You've made it really clear that Vermont Right to Life really supports families. You'd like to see more people carry pregnancies to term and raise healthy, happy kids. So I'm interested what other types of policies your organization advocates for to fulfill this vision. Do you support universal pre-K, paid family leave?

The pregnancy resource centers are all funded by Vermonters who want to offer women better choices. Our mission is to uphold the sanctity of human life from the moment of conception — to defend that little infant that may be at risk for infanticide because that child has a disability. And to defend the right to good medical care and not euthanasia at the end of life. So we do not go any further than those three. And child care and those issues have plenty of defenders. We are not going to divide our purpose up any further than what have been the three areas of respecting life.
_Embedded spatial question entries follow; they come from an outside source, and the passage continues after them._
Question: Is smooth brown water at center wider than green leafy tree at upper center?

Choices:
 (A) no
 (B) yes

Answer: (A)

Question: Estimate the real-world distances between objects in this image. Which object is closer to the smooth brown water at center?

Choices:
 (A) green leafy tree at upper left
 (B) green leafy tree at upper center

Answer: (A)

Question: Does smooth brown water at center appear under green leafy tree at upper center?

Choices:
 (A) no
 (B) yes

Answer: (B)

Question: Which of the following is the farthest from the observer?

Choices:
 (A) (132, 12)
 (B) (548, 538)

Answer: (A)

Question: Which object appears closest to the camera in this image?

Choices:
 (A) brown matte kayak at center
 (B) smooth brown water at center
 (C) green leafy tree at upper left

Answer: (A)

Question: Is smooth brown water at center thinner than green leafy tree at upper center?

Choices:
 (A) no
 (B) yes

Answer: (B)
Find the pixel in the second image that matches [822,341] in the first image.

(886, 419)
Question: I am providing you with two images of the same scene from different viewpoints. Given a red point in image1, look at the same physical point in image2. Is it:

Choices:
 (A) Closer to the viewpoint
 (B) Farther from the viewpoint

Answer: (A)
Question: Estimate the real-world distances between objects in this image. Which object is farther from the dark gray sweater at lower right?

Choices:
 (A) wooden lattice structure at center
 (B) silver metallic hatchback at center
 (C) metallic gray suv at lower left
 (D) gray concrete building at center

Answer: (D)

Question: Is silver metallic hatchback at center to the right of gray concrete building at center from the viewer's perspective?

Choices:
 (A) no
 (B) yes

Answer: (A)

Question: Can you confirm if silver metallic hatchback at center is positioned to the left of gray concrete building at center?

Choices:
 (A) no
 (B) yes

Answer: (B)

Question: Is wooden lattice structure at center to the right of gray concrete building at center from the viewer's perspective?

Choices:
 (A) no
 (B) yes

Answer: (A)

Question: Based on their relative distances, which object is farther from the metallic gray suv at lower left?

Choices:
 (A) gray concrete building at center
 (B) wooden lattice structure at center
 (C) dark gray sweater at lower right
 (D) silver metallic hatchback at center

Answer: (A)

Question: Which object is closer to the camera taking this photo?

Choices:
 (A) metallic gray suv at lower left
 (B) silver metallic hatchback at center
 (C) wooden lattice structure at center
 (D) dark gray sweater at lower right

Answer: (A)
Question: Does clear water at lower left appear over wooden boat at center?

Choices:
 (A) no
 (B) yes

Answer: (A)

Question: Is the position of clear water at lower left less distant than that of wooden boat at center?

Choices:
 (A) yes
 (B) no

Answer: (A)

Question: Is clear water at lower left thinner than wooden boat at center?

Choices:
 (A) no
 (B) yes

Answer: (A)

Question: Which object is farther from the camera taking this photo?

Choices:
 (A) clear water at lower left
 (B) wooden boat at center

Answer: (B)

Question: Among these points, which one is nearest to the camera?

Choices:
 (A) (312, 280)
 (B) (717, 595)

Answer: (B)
If Prop 5 does pass in November, where do you think the Vermont Right to Life Committee would focus its energy moving forward?

Where we've always focused it — on education, education, education. The doors to this office will always be open. We want to make sure we are providing the best information we can to our supporters, and we want to keep winning people to our cause with information. We will probably always be at the Statehouse; our office is right next door. And we always will go and see what's going on and make sure that we are upholding the sanctity of human life now for those babies.

Two hundred and fifteen plants and animals have legal protection in Vermont. If Proposal 5 passes, an unborn child will have zero protection under the law — no matter what. That constitutional amendment reduces an unborn child to beneath a plant or an animal in our state. And I think that's shocking to a lot of people.